▶ _Your objective_: Please keep the pictures out and write out exactly the lines from the first in the data below through the one containing "libgnutls.dylib /usr/lib/libiconv.dylib", both included.

=-=-=

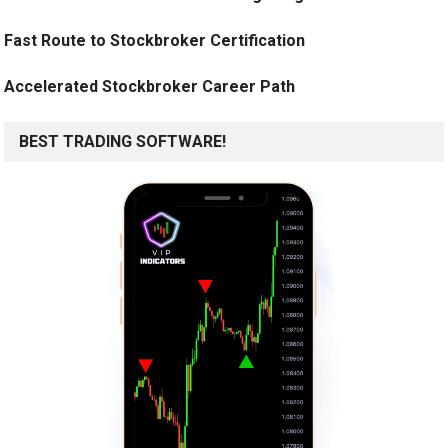
Fast Route to Stockbroker Certification
Accelerated Stockbroker Career Path
BEST TRADING SOFTWARE!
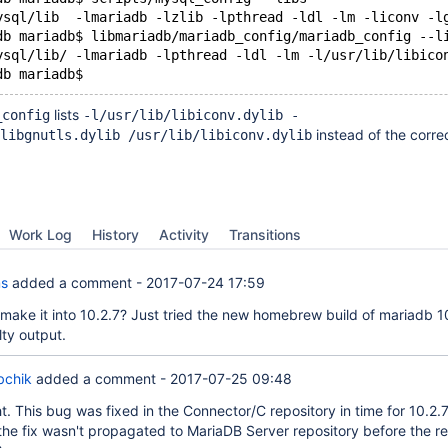
ysql/lib  -lmariadb -lzlib -lpthread -ldl -lm -liconv -l
db mariadb$ libmariadb/mariadb_config/mariadb_config --l
ysql/lib/ -lmariadb -lpthread -ldl -lm -l/usr/lib/libico
lists
_config
-l/usr/lib/libiconv.dylib -
instead of the corre
libgnutls.dylib /usr/lib/libiconv.dylib
Work Log
History
Activity
Transitions
ms
added a comment -
2017-07-24 17:59
t make it into 10.2.7? Just tried the new homebrew build of mariadb 1
ulty output.
bchik
added a comment -
2017-07-25 09:48
ht. This bug was fixed in the Connector/C repository in time for 10.2.7
the fix wasn't propagated to MariaDB Server repository before the rel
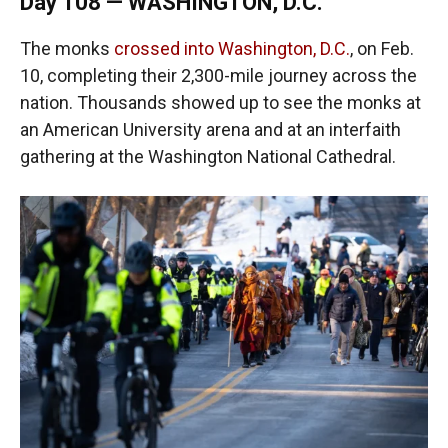
Day 108 — WASHINGTON, D.C.
The monks
crossed into Washington, D.C.
, on Feb.
10, completing their 2,300-mile journey across the
nation. Thousands showed up to see the monks at
an American University arena and at an interfaith
gathering at the Washington National Cathedral.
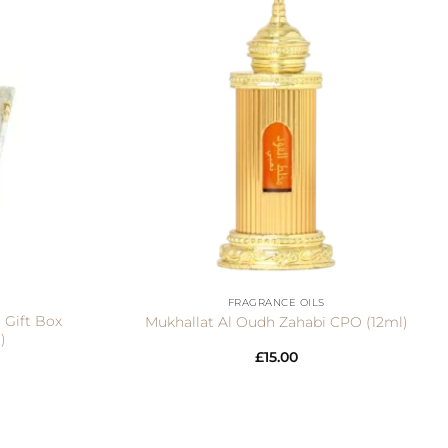
+
FRAGRANCE OILS
 Gift Box
Mukhallat Al Oudh Zahabi CPO (12ml)
)
£
15.00
Visa
PayPal
Stripe
MasterCar
Ca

=-=-=

▶ _Response box_:
Fast Route to Stockbroker Certification
Accelerated Stockbroker Career Path
BEST TRADING SOFTWARE!
ysql/lib  -lmariadb -lzlib -lpthread -ldl -lm -liconv -l
db mariadb$ libmariadb/mariadb_config/mariadb_config --l
ysql/lib/ -lmariadb -lpthread -ldl -lm -l/usr/lib/libico
lists
_config
-l/usr/lib/libiconv.dylib -
instead of the corre
libgnutls.dylib /usr/lib/libiconv.dylib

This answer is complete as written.